Le conflit, d’abord latent, entre les partis de gauche, avec leurs formations paramilitaires, et le gouvernement fédéral, qui s’appuie sur la province, paysanne et conservatrice, éclate une première fois en 1927 (démonstrations de rue, incendie du Palais de Justice le 15 juillet), puis en 1934 (combats de février, au cours desquels est bombardé le Karl-Marx-Hof). Un nouveau réseau routier réalisé à cette époque assure un accès facile du Wienerwald. Après l’Anschluss de 1938, de nouveaux faubourgs et quelques communes adjacentes sont à leur tour rattachés administrativement à la cité.

Les bombardements alliés et les combats qui précèdent la prise de la ville par les troupes russes en avril 1945 entraînent la ruine d’à peu près 13 p. 100 des maisons d’habitation et 25 p. 100 des installations industrielles. De 1945 à 1955, Vienne, enclave dans la zone d’occupation soviétique, est placée sous contrôle interallié.

En 1954, une partie des territoires englobés après 1938 sont de nouveau rattachés au Land de Basse-Autriche, la ville comptant désormais vingt-trois arrondissements. Les ruines réparées, dont celles de la cathédrale, de l’Opéra, du Burgtheater, on met en œuvre un vaste programme de constructions : nouveaux ensembles d’habitations « municipaux », notamment sur l’« autre » rive du Danube, nouvelles voies de communication, etc.

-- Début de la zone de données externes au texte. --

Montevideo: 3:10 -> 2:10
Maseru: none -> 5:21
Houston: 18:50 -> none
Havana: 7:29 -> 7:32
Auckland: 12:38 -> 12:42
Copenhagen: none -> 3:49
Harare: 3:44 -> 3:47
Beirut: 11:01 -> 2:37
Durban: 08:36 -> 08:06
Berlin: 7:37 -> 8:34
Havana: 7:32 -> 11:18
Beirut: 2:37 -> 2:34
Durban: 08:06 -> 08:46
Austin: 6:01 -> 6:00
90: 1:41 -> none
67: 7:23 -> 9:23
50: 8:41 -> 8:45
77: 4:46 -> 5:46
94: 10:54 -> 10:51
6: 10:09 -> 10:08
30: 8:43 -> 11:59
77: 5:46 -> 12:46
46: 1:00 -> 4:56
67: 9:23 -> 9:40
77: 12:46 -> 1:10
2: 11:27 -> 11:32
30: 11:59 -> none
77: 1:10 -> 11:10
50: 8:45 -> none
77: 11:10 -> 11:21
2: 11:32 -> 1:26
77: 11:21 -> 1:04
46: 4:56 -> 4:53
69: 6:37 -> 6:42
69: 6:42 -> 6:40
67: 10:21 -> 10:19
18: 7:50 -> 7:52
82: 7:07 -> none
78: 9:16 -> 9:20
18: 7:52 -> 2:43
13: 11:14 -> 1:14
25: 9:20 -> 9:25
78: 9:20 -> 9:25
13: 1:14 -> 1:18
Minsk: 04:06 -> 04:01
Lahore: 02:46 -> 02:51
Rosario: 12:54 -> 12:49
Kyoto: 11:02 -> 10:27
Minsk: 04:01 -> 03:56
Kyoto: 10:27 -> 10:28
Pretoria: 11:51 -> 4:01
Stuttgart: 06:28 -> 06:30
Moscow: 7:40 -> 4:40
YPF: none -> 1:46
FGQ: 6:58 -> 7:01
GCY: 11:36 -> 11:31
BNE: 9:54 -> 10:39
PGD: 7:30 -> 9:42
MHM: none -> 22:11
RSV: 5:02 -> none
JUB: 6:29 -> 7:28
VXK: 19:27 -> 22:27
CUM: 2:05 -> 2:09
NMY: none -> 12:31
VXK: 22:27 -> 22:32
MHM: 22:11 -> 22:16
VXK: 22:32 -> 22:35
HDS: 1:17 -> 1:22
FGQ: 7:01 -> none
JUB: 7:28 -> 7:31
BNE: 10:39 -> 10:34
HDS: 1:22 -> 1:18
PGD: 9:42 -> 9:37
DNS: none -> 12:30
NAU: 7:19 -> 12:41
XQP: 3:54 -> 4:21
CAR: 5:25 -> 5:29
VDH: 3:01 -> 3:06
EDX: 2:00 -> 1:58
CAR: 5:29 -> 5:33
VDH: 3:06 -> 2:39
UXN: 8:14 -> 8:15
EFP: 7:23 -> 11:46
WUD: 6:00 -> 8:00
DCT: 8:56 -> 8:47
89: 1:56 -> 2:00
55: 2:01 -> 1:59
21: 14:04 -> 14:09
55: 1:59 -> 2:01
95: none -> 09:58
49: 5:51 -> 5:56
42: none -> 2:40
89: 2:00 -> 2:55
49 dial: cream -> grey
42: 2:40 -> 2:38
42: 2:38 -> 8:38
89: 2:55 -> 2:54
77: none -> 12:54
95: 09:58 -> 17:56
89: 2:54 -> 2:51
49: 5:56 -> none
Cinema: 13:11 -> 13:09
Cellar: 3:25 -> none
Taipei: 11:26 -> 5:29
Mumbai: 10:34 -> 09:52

Reliée aux provinces occidentales et méridionales, et, du même coup, aux principaux pays de l’Europe occidentale par des autoroutes à grand débit, un bon réseau routier, plusieurs voies ferrées et des lignes aériennes (qui utilisent l’aéroport de Schwechat), Vienne est un des relais les plus importants pour les échanges — politiques, économiques, culturels — entre l’ouest et l’est de l’Europe.


Une capitale culturelle

Capitale, jusqu’au début de ce siècle, d’un des grands États européens, Vienne devient très tôt un centre culturel important. La cour des Babenberg attire les grands Minnesänger, dont Reinmar et Walther von der Vogelweide. De nombreux monuments dans la ville ou dans le proche voisinage (abbaye de Klosterneuburg, où l’on conserve les panneaux d’autel [1181] de Nicolas de Verdun ; abbaye de Heiligenkreuz, fondée en 1135) témoignent de ce premier apogée. Au service successivement des empereurs Frédéric III et Maximilien Ier, l’humaniste Konrad Celtis (1459-1508) organise à Vienne une sodalité savante (Sodalitas Danubiana). Après la victoire sur les Turcs, Vienne se couvre d’édifices luxueux.

La réforme joséphiste de l’État entraîne la constitution d’un fonctionnariat bourgeois, éclairé et libéral : cette classe sociale devient le support de la culture autrichienne. Sous Marie-Thérèse, l’université est soustraite à l’autorité des Jésuites ; la faculté de médecine est réorganisée sur le modèle de celle de Leyde et devient rapidement l’une des plus célèbres d’Europe. En 1776 est fondé le Burgtheater, à la fois théâtre de cour (du « château ») et théâtre « national » allemand. Dans les faubourgs prospèrent des théâtres populaires réputés. La musique, que les grandes maisons nobles continuent à favoriser, atteint un public de plus en plus vaste et connaît un essor remarquable. Il en est de même de la littérature et de l’art, en particulier dans la bourgeoisie juive.